单变量比例分布
条形图、堆叠条形图、并排条形图可以用来表现比例以及分组内的比例。 饼图经常用来表现单个分组方式的各组比例。
ggplot2没有专门的饼图函数, 可以用geom_col()与coord_polar()配合
R
library(ggplot2)
library(ggridges)
library(dplyr)
library(GGally)
iris = read.csv('../../seaborn-data/iris.csv')
tips = read.csv('../../seaborn-data/tips.csv')
Attaching package: 'dplyr'
The following objects are masked from 'package:stats':
filter, lag
The following objects are masked from 'package:base':
intersect, setdiff, setequal, union
R
tips_day_count <- tips |>
select(day) |>
count(day) |>
mutate(ratio = n)
p <- ggplot(data = tips_day_count,mapping = aes(x = 1,y=ratio,fill=day))
p + geom_col() + coord_polar(theta = "y") +
scale_x_continuous(name = NULL, breaks = NULL) +
scale_y_continuous(name = NULL, breaks = NULL) +
labs(fill = "Cut")

当然也可以用R自带的pie函数绘制饼图
R
piepercent = paste(round(100*tips_day_count$n/sum(tips_day_count$n)), "%")
pie(tips_day_count$n,labels=piepercent,col=rainbow(12))
legend("topright", tips_day_count$day, cex=0.8, fill=rainbow(12))

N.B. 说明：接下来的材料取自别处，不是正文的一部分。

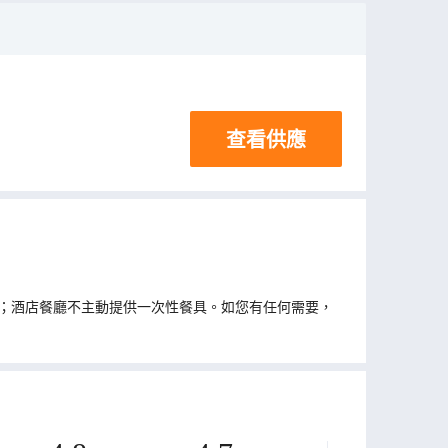
查看供應
；酒店餐廳不主動提供一次性餐具。如您有任何需要，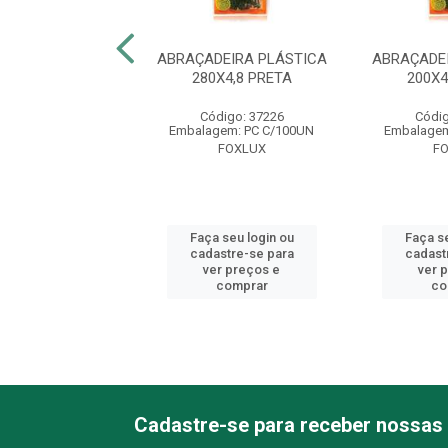
DEIRA PLÁSTICA
ABRAÇADEIRA PLÁSTICA
ABRAÇADE
X4,8 PRETA
280X4,8 PRETA
200X4
digo: 37227
Código: 37226
Códig
gem: PC C/50UN
Embalagem: PC C/100UN
Embalagem
FOXLUX
FOXLUX
F
 seu login ou
Faça seu login ou
Faça se
astre-se para
cadastre-se para
cadast
er preços e
ver preços e
ver 
comprar
comprar
co
Cadastre-se para receber nossas 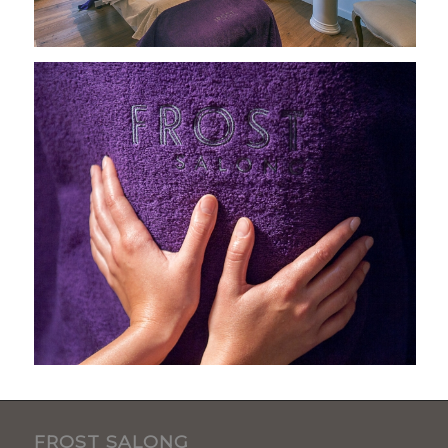
FROST SALONG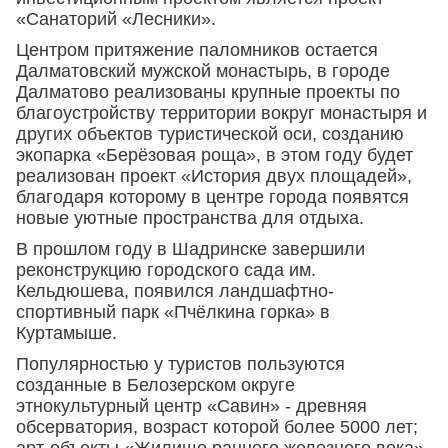
«Санаторий «Лесники».
Центром притяжение паломников остается
Далматовский мужской монастырь, в городе
Далматово реализованы крупные проекты по
благоустройству территории вокруг монастыря и
других объектов туристической оси, созданию
экопарка «Берёзовая роща», в этом году будет
реализован проект «История двух площадей»,
благодаря которому в центре города появятся
новые уютные пространства для отдыха.
В прошлом году в Шадринске завершили
реконструкцию городского сада им.
Кельдюшева, появился ландшафтно-
спортивный парк «Пчёлкина горка» в
Куртамыше.
Популярностью у туристов пользуются
созданные в Белозерском округе
этнокультурный центр «Савин» - древняя
обсерватория, возраст которой более 5000 лет;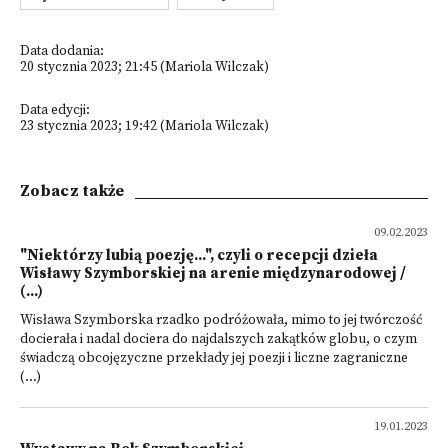
Data dodania:
20 stycznia 2023; 21:45 (Mariola Wilczak)
Data edycji:
23 stycznia 2023; 19:42 (Mariola Wilczak)
Zobacz także
09.02.2023
"Niektórzy lubią poezję...", czyli o recepcji dzieła
Wisławy Szymborskiej na arenie międzynarodowej /
(...)
Wisława Szymborska rzadko podróżowała, mimo to jej twórczość
docierała i nadal dociera do najdalszych zakątków globu, o czym
świadczą obcojęzyczne przekłady jej poezji i liczne zagraniczne
(...)
19.01.2023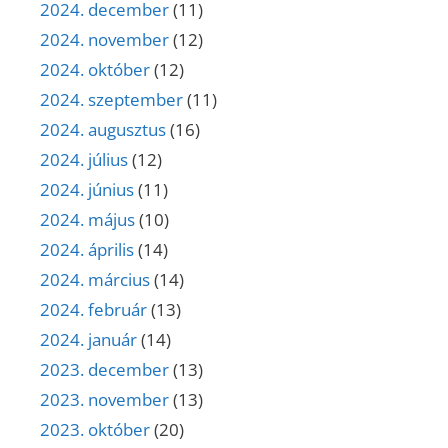
2024. december
(11)
2024. november
(12)
2024. október
(12)
2024. szeptember
(11)
2024. augusztus
(16)
2024. július
(12)
2024. június
(11)
2024. május
(10)
2024. április
(14)
2024. március
(14)
2024. február
(13)
2024. január
(14)
2023. december
(13)
2023. november
(13)
2023. október
(20)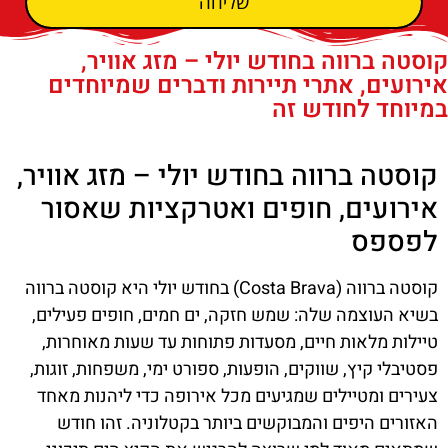
שליחה
קוסטה ברווה בחודש יולי – מזג אוויר,
אירועים, אתרי תיירות ודברים שמיוחדים
במיוחד לחודש זה
קוסטה ברווה בחודש יולי – מזג אוויר,
אירועים, חופים ואטרקציות שאסור
לפספס
קוסטה ברווה (Costa Brava) בחודש יולי היא קוסטה ברווה
בשיא העוצמה שלה: שמש חזקה, ים חמים, חופים פעילים,
טיילות מלאות חיים, מסעדות פתוחות עד שעות מאוחרות,
פסטיבלי קיץ, שווקים, הופעות, ספורט ימי, משפחות, זוגות,
צעירים ומטיילים שמגיעים מכל אירופה כדי ליהנות מאחד
האזורים היפים והמבוקשים ביותר בקטלוניה. זהו חודש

再粗糙点,直接用geom_col(postion='stack),也能达到饼状图的表达效果
R
p + geom_col(position = 'stack')

有时需要比较不同组的某个变量的比例分布。
R
ggplot(data = tips,mapping = aes(x = day,y=total_bill,fill=sex))+geom_col(position = 'dodge')

R
ggplot(data = tips,mapping = aes(x = total_bill,fill=day))+geom_density(position = 'fill')

R
ggplot(data = tips,mapping = aes(x = total_bill,fill=day))+geom_density_line(alpha=0.5,mapping = aes(y=..count..))

嵌套比例分布的比较
马赛克图是另外一种表现列联表频数的图形, 用色块面积表示每个交叉类的频数。 与堆叠条形图相比, 这里用了条形宽度而不是条形高度表示大类频数。
R
tips_day_count <- tips |>
count(day,smoker)|>
group_by(day) |>
mutate(ratio = sum(n))
ggplot(tips_day_count,aes(y=n,x=day,width=ratio,fill=smoker))+
geom_col(position = 'fill')+
facet_grid(~day,scales = "free_x",space = "free_x")

R
tips |>
count(day,smoker)|>
group_by(day) |>
mutate(ratio = sum(n))
| day | smoker | n | ratio |
| <chr> | <chr> | <int> | <int> |
|---|---|---|---|
| Fri | No | 4 | 19 |
| Fri | Yes | 15 | 19 |
| Sat | No | 45 | 87 |
| Sat | Yes | 42 | 87 |
| Sun | No | 57 | 76 |
| Sun | Yes | 19 | 76 |
| Thur | No | 45 | 62 |
| Thur | Yes | 17 | 62 |
| [A grouped_df: 8 × 4] |